Using the Amharic IA3 PEFT Models

Daniel Mekuriaw
2 min readJan 1, 2024

The article demonstrates how the mT5-small models that have been fine-tuned under this project can be used. It details the processes of loading these models for additional training, evaluation, or inference applications.

Loading a Model

To utilize the PEFT models, it is necessary to initially load them. The code snippet below demonstrates how to load an IA3 fine-tuned model from a specified file location, transfer it to the designated device, and display the count of trainable parameters.

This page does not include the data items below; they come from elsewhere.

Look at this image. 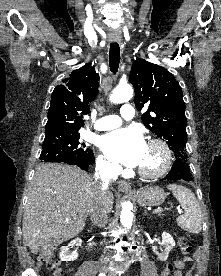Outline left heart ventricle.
I'll use <instances>...</instances> for the list:
<instances>
[{
  "mask_svg": "<svg viewBox=\"0 0 221 276\" xmlns=\"http://www.w3.org/2000/svg\"><path fill=\"white\" fill-rule=\"evenodd\" d=\"M161 158V153L157 148L147 146L144 158L139 166L145 169H155L160 165Z\"/></svg>",
  "mask_w": 221,
  "mask_h": 276,
  "instance_id": "left-heart-ventricle-1",
  "label": "left heart ventricle"
}]
</instances>
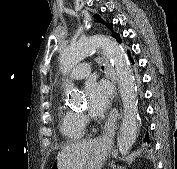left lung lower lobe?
<instances>
[{"label": "left lung lower lobe", "mask_w": 177, "mask_h": 169, "mask_svg": "<svg viewBox=\"0 0 177 169\" xmlns=\"http://www.w3.org/2000/svg\"><path fill=\"white\" fill-rule=\"evenodd\" d=\"M119 42V41H118ZM120 43V42H119ZM128 55H129V57H130V61L132 62V64H134V60H133V58L131 57V53L128 51ZM144 142H147V143H150V140H149V135H148V132H147V134H146V136H145V138H144V140H143Z\"/></svg>", "instance_id": "obj_1"}]
</instances>
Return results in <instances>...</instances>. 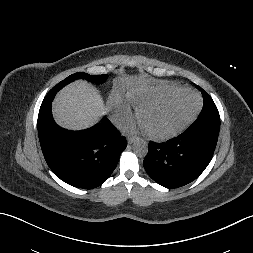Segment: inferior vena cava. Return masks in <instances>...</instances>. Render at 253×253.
Instances as JSON below:
<instances>
[{"label": "inferior vena cava", "mask_w": 253, "mask_h": 253, "mask_svg": "<svg viewBox=\"0 0 253 253\" xmlns=\"http://www.w3.org/2000/svg\"><path fill=\"white\" fill-rule=\"evenodd\" d=\"M113 121H114L115 123H117V120H116V119H113Z\"/></svg>", "instance_id": "obj_1"}]
</instances>
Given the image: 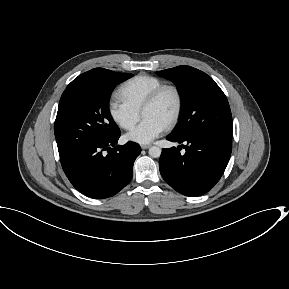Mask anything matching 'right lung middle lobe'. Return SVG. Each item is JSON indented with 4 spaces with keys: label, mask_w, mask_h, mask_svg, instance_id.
Wrapping results in <instances>:
<instances>
[{
    "label": "right lung middle lobe",
    "mask_w": 289,
    "mask_h": 289,
    "mask_svg": "<svg viewBox=\"0 0 289 289\" xmlns=\"http://www.w3.org/2000/svg\"><path fill=\"white\" fill-rule=\"evenodd\" d=\"M131 76L114 72L99 82L68 85L61 96L54 124L61 158L120 132L110 116L108 96L115 85Z\"/></svg>",
    "instance_id": "right-lung-middle-lobe-1"
}]
</instances>
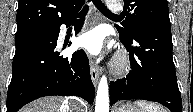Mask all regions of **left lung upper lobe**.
<instances>
[{"mask_svg": "<svg viewBox=\"0 0 193 112\" xmlns=\"http://www.w3.org/2000/svg\"><path fill=\"white\" fill-rule=\"evenodd\" d=\"M123 18L116 28L126 40L147 28L170 25L167 0H124Z\"/></svg>", "mask_w": 193, "mask_h": 112, "instance_id": "obj_1", "label": "left lung upper lobe"}]
</instances>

# Loading model to be further fine-tuned
model = AutoModelForSeq2SeqLM.from_pretrained("PATH_TO_MODEL")

# Loading the PEFT mdel
# is_trainable argument can be true or false, depending on whether the models are to be trained further
model = PeftModel.from_pretrained(model, "PATH_TO_MODEL", is_trainable=True)

# Moving model to device
model.to(device)

# To see the number of trainable parameters
model.print_trainable_parameters()

The ‘is_trainable’ parameter indicates the intended use of the model, either for further training or for inference. Setting this parameter to ‘True’ implies that the model will undergo additional training, where only the trainable parameters defined by the IA3 approach will be fine-tuned. Conversely, setting it to ‘False’ means the model will be used solely for evaluation or inference purposes. In this case, the number of trainable parameters would be zero.

What’s next?

Once any of the models are loaded they could be further assessed. More evaluation and research could be done to assess the model performances and provide further understanding of this project as well as the Amharic language. The models could also be fine-tuned further with more data. This enables more comprehensive comparisons through quantitative and qualitative assessments, offering valuable insights.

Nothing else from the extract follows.